Basics

tony2001 edited this page Sep 18, 2014 · 3 revisions

Table of Contents

How it works

Pinba PHP extension creates a data packet on request shutdown and sends it to the configured Pinba server. The packet is sent over UDP, so there is no need to establish connection and it doesn't affect PHP's performance in any way. This also means some packets may be lost, as UDP is not reliable by its nature, but that should not bother you much.

Pinba server listening to the configured port (see pinba.port) reads and decodes arriving data packets, adding them to the temporary pool. The temporary pool is needed to prevent too frequent locking of the main pool, which might slow down the queries. Periodically (see pinba.stats_gathering_period) Pinba locks down the main pool of records and merges records from the temporary pool. It also drops outdated records (see pinba.stats_history) and updates indexes and base reports in the same moment.

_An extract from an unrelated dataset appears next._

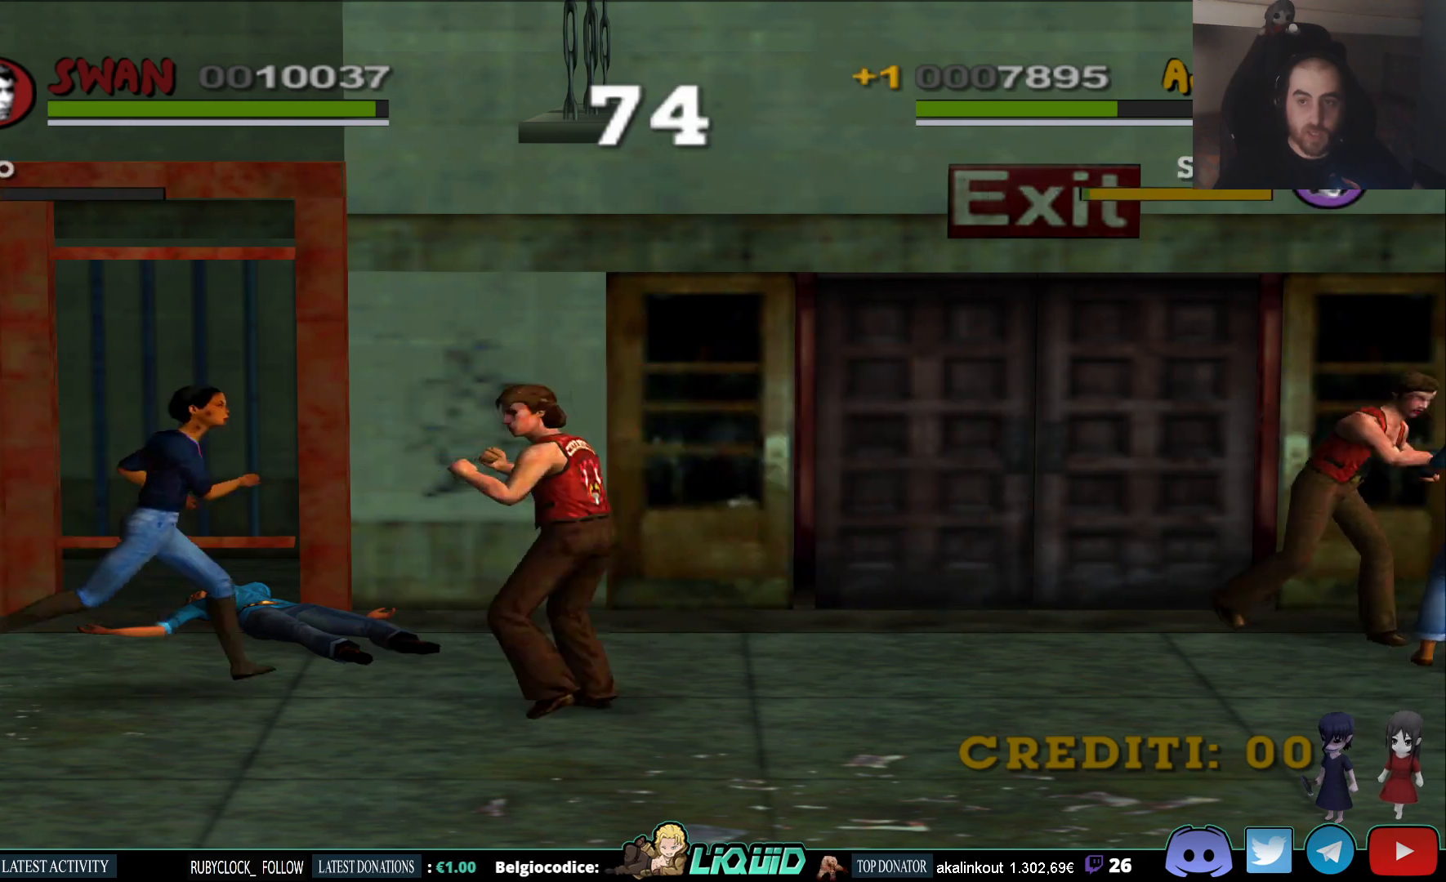
{"buttons": ["SQUARE"], "left_stick": "up-left", "right_stick": "center", "events": [[83, "left_stick", "down-left"], [133, "SQUARE", "down"], [250, "SQUARE", "up"], [283, "left_stick", "left"], [317, "SQUARE", "down"], [400, "SQUARE", "up"], [417, "left_stick", "up-left"], [467, "SQUARE", "down"]]}
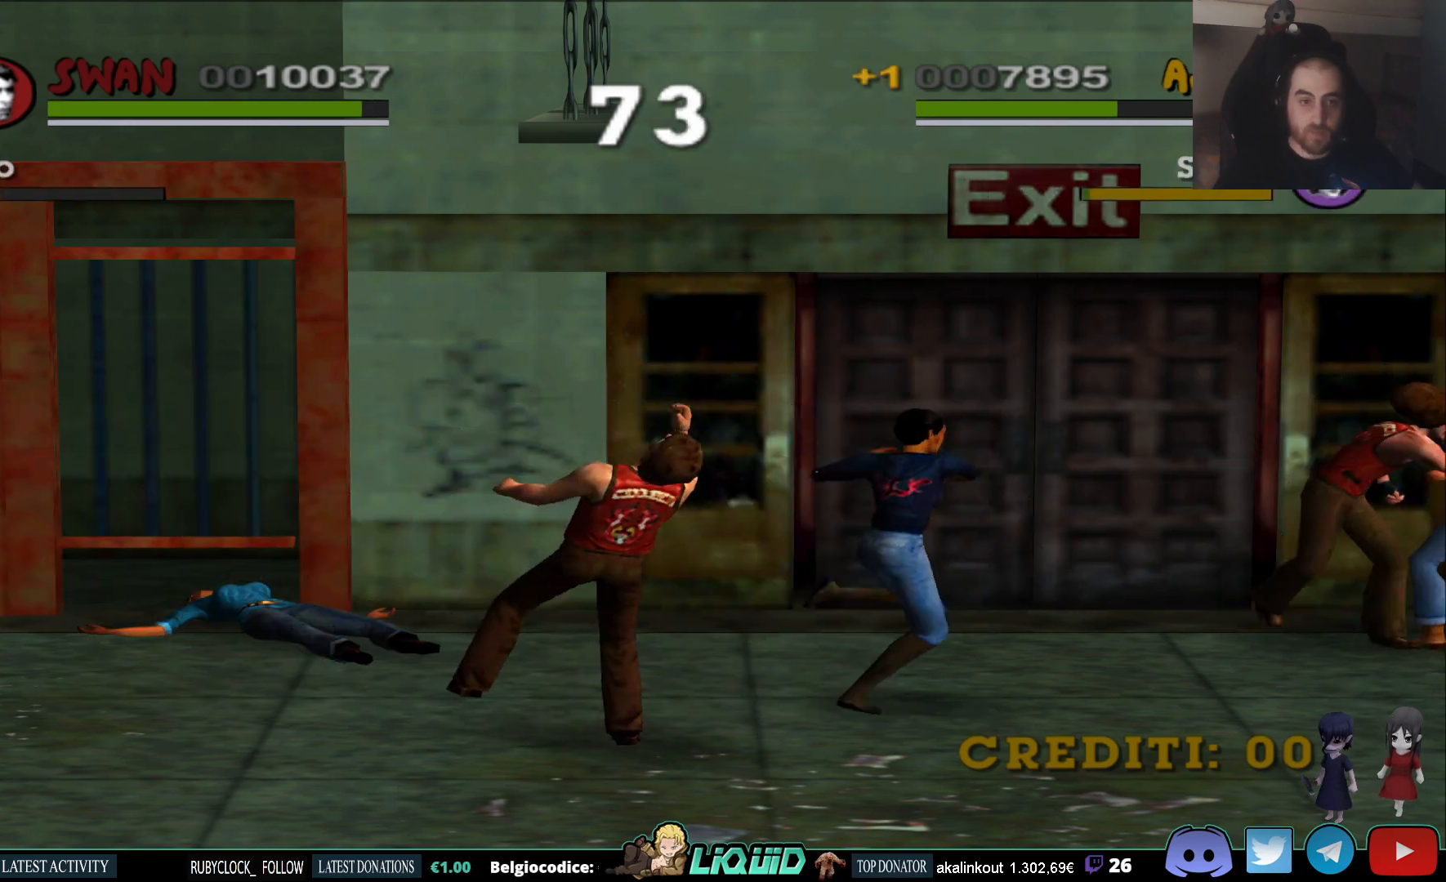
{"buttons": [], "left_stick": "down-left", "right_stick": "center", "events": [[67, "SQUARE", "up"], [133, "SQUARE", "down"], [250, "SQUARE", "up"], [300, "left_stick", "left"], [467, "left_stick", "down-left"]]}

Tag reports are also updated, if any.

Both main and temporary pools are implemented as cyclic buffers of limited size, created on startup and never re-allocated, so newer records always overwrite older ones.

User interface

Pinba is created in the form of MySQL storage engine, which uses separate thread for collecting data. The collected data is accessible through a set of read-only tables of certain (predefined) structure. This allows us to use SQL and avoid re-inventing the wheel (i.e. our own language).

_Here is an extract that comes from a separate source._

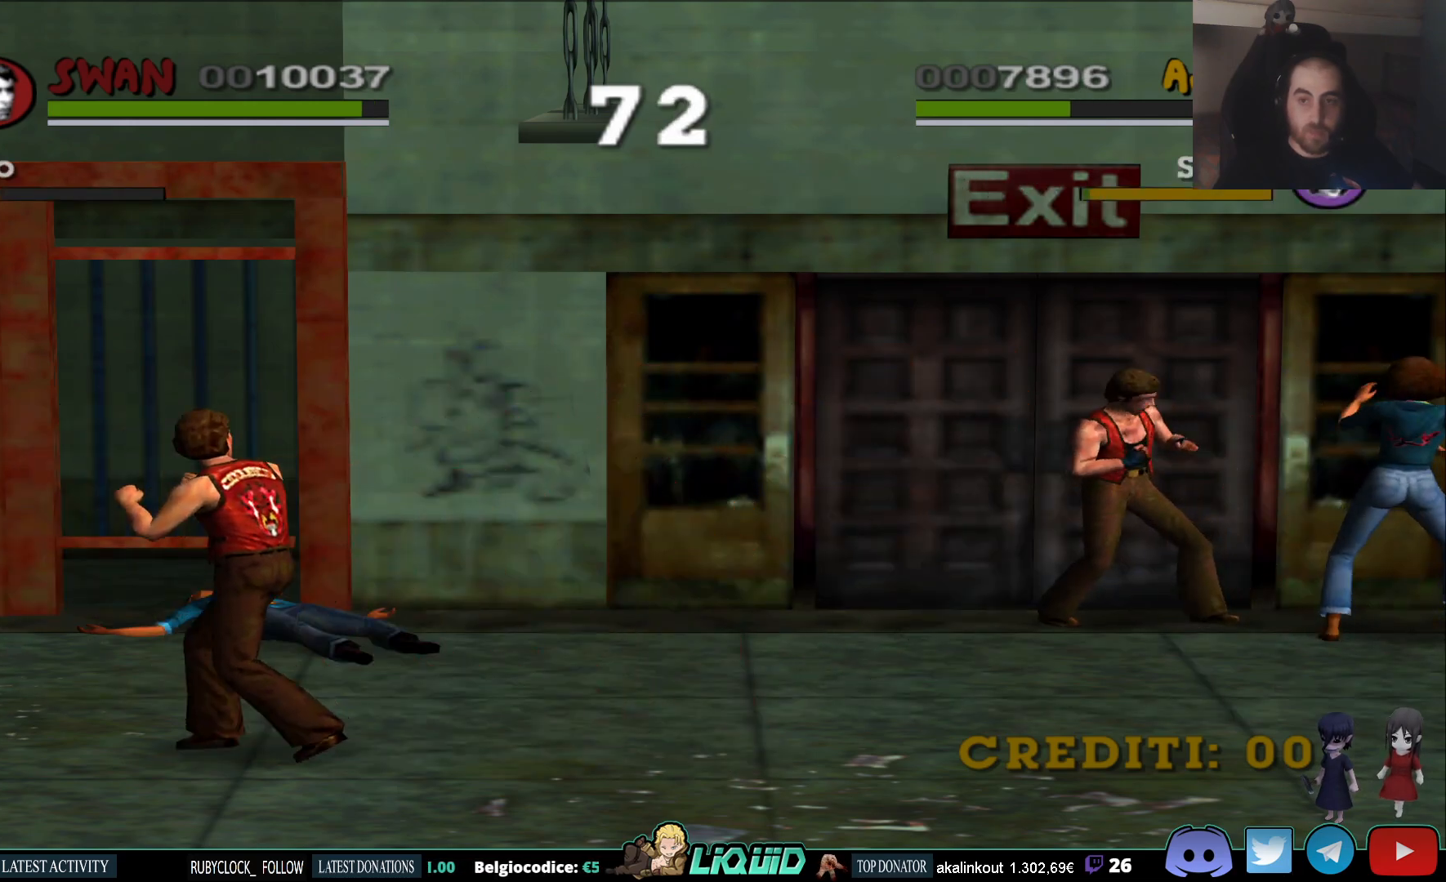
{"buttons": ["SQUARE"], "left_stick": "down-right", "right_stick": "center", "events": [[183, "left_stick", "right"], [383, "left_stick", "down-right"], [500, "SQUARE", "down"]]}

Pinba tables can be divided into two categories:

  • raw data tables
  • reports

Raw data tables contain raw request data (surprise!). Please bear in mind that access to the raw data is relatively slow (the number of records might reach millions and there are NO indexes except for primary keys, so almost any operation requires full table scan).
Reports were created in order to speed up the most frequent operations by aggregating data on-the-fly, when new request data arrives.

Data

Each PHP script sends the following data at the request shutdown:

  • string hostname - gethostname() result
  • int request_count - number of requests served by this process
  • string server_name - $_SERVER["SERVER_NAME"]
  • string script_name - $_SERVER["SCRIPT_NAME"]
  • int document_size - size of the response body
  • int memory_peak - memory allocation peak
  • float request_time - time spent of processing the request
  • float ru_utime - resource usage (user)
  • float ru_stime - resource usage (system)
  • array timers - array of timers (optional)
  • int status - HTTP status of the current request
  • int memory_footprint - the size of the process processing the request
  • string schema - HTTP or HTTPS (if possible to detect it), NULL by default
  • array tags - request tags, useful for filtering different kind of requests

Timers

Timers are a very important part of Pinba. In fact, they were the major reason to implement it.
A timer can be started and stopped any number of times. All timers are stopped on request shutdown if they were not stopped manually before that. A timer contains the following data:

  • float value - total time between timer start and stop
  • int hit_count - total number of timer starts
  • array of tags

The last element needs a detailed explanation.
Tags are used to mark timers and are in some way similar to object properties. Each tag has a name and a value, both strings. Timer tags are used to group timer in tag reports.
Two timers with similar sets of tags are merged on request shutdown and hit_count of the resulting timer is set to 2.
Short example:

$t = pinba_timer_start(array("group"=>"mysql", "server"=>"dbs2", "operation"=>"select"));
$result = mysql_query("SELECT ...", $connection);
pinba_timer_stop($t);

This code creates a timer, which you can later use in tag reports. With these tags you can get the following data from appropriate tag reports:

  • how often mysql is used and how much time is spent on mysql operations in total
  • how often dbs2 server is queried and how much time it takes
  • how often SELECTs are performed (on dbs2 and in total) and how much time they take

Raw data tables also provide access to raw timers data, so you can check for any abnormalities yourself.

Timers are set by user using API provided by Pinba extension.